Tra i riconoscimenti per il suo lavoro decennale, il professor Fanfoni annovera, la candidatura all’Aga Khan Award for Architecture (1989) e il riconoscimento in Turchia - dove nel 2007 si sono tenute le celebrazioni per gli 800 anni della nascita del poeta mistico Rumi, da parte del filosofo e astronomo Hossein Nasr, uno dei più importanti studiosi di mistica sufi - davanti a una platea di politici e intellettuali che «la più bella Sama’ Khana si trova al Cairo ed è stata recuperata e restaurata dal professor Giuseppe Fanfoni». 

Un caso di eccellenza che in Italia molti ignorano, ma che comincia a raccogliere i suoi meritati riconoscimenti.

Al Centro è stata infatti conferita una medaglia in bronzo del Senato della Repubblica per l’eccellente lavoro svolto.

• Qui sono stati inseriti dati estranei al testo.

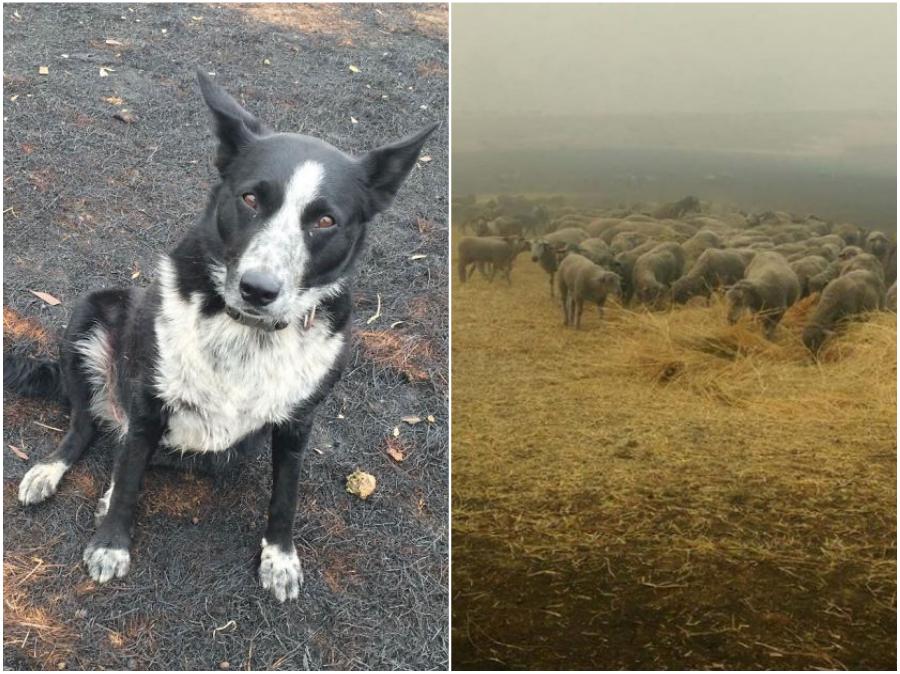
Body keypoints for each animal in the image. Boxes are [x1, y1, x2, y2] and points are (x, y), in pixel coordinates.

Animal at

Come pure il professore ha ricevuto il premio “Rotondi 2012, Salvatore dell’arte nel mondo”. E’ stato anche firmato un importante accordo con il Ministero degli esteri egiziano che trasforma il Centro fondato da Fanfoni in una Ngo che permetterà al professore – oltre che di proseguire nello studio e nel recupero della vasta area monumentale portando avanti le attività di formazione del personale locale – di poter collaborare con i vari ministeri egiziani come pure con le istituzioni straniere per i futuri programmi di lavoro.